Esto no es un cuento. No es una queja. Tal vez no amerite comentarios tampoco. De todas maneras, no es lo que se pretende. Lo que intenta ser es un pálido reflejo de lo que siente un corazón. Un corazón remendado que está dejando salir lo que puede.
Esto está escrito para mi amiga Mae, la estrella mas brillante de la gran Bahía del Sur.

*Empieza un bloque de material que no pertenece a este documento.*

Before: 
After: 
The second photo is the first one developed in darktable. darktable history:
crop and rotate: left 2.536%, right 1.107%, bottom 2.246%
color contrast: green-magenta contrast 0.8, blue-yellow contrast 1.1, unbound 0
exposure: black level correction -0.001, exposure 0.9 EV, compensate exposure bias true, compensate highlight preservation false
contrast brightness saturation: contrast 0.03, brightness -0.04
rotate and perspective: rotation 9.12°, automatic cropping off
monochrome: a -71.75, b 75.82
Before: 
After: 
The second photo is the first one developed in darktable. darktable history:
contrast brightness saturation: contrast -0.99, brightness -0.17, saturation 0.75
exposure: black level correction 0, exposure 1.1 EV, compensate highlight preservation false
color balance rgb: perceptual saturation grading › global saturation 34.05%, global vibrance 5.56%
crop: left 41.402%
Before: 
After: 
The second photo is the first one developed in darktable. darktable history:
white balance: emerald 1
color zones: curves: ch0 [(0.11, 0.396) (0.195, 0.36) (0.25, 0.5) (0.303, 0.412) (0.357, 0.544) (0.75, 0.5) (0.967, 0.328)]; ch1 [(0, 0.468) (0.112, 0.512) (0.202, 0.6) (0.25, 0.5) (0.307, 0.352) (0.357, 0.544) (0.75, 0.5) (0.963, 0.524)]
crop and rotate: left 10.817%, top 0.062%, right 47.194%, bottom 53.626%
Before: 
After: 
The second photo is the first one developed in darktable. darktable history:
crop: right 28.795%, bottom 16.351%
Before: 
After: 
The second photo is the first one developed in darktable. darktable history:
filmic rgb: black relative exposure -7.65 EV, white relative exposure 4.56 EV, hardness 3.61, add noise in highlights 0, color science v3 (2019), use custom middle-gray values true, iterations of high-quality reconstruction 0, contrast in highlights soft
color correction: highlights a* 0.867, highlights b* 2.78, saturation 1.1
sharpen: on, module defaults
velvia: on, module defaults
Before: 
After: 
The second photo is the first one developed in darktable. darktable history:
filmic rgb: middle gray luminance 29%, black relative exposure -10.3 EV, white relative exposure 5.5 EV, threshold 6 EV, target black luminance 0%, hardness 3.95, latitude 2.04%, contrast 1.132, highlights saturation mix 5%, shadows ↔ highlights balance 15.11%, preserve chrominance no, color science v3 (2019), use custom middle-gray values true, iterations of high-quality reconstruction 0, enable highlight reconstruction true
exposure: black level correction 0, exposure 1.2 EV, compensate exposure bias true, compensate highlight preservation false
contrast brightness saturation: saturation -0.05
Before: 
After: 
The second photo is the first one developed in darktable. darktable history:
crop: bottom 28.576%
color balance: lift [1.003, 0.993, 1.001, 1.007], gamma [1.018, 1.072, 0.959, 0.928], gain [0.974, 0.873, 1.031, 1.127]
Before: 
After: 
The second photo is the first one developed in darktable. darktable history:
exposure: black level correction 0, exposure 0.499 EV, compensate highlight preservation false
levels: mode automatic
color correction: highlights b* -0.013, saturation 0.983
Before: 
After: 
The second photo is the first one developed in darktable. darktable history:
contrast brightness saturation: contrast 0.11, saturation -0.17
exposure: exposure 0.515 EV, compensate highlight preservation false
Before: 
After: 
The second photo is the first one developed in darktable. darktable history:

- Prometeme que no te vas a ir...
- No puedo prometer eso.
- ... sin antes vernos a los ojos.
Ahora miraba sus fotos. Instantáneas de vida, donde no encontraba nada que pudiera contestar a sus preguntas.
Salió a la puerta, y comenzó a caminar. Sin destino fijo, mas que alejarse todo lo que pudiera de las luces.
Llegó a las puertas de la ciudad, y decidió alejarse unos metros mas. Cuando no veía ya sus pies en el sendero, levanto la mirada.
- Ahí estabas - Pensó.
Los planetas seguían girando, aunque sin un motivo mas, que el insulso destino de caer en espiral, durante eones, hacia el sol.
- Tené cuidado. Los planetas miran.
- ¡Como van a mirar!
- Si. Miran. Así que no andes mas en bolas por el patio, o vas a provocar un desastre universal.
Ella se reía con esas ocurrencias. Y recordaba, siempre. Cuando podía, volvía a sacar de la galera cosas que el le había dicho cuando quería levantarle el animo, y las devolvía al que las había dicho antes.
Recordó la voz de Elvis cantando "Return to sender".
- ¡Estas en el ojo del huracán!
De a ratos, el, de a ratos ella. Los dos recorrían siempre esa zona de desastre, quien sabe buscando que cosa. Discos viejos de vinilo tal vez, botellas vacías, o piedritas con formas raras. Algo siempre había que buscar.
Recordó aquel día en que se quedó mirando el cursor en la pantalla, sin poder escribir palabra, sin poder cerrar la boca.
"Así es la vida" pensó, y se le antojó bastante injusta. E irresponsablemente ofreció el trueque.
- Cambiaría mi lugar en la fila por el tuyo.
- No digas boludeces
"Sin dudarlo" - pensó, completando su oferta.
Ahora transcurrían los amables días del estío, y su presencia era aun mas palpable que cuando estaban separados por una enorme distancia.
"Si pudiera te cambiaría el lugar en la fila".
La fila marchaba lenta e implacable hacia el único destino posible. Y el la veía colándose cada tanto unos lugares para atrás, para ganarle un par de días al tiempo, un par de risas a la tristeza, un par de besos a la vida.
Soñó que estiraba su mano y la alcanzaba. Soñó que se iban corriendo de la fila, lejos, a pura risa, gritando como adolescentes.
- ¿No sabías que Saturno le juega a los burros en Palermo, y que Júpiter es el mas chusma de todos los planetas?
- No, pero ahora voy a usar mas el camisón.
Si hubieran estado mas cerca, tal vez, quien sabe, hubieran sido vagabundos, grandes amigos, o enemigos acérrimos. Seguramente algo hubieran hecho con ese tiempo que se regala a cada ser.
Nadie sabe como cuenta el reloj real. A veces cuenta parejo, a veces vuela, otras, va hacia atrás. El reloj que tenía el, el del tiempo de mentira, decía que ya era tarde para cenar, o temprano para levantarse.
Volvió a casa, y envolvió la copa que iba a regalarle cuando la viera. En un mundo ideal, hubieran compartido algunos momentos de alegría, hasta que fueran tan viejos que el viaje se hiciera engorroso. La copa seguramente se habría gastado, así como sus memorias.
"A veces, la imagen de unos viejitos sentados en silencio, no es tan triste" - pensó.
Marcó el calendario. Ya faltaba menos.
- Te la voy a llevar, estés donde estés.
- O la voy a buscar.
- O nos encontramos.
- Si. Nos encontramos.
De una forma extraña, hacía tiempo ya, dos amigos se habían encontrado.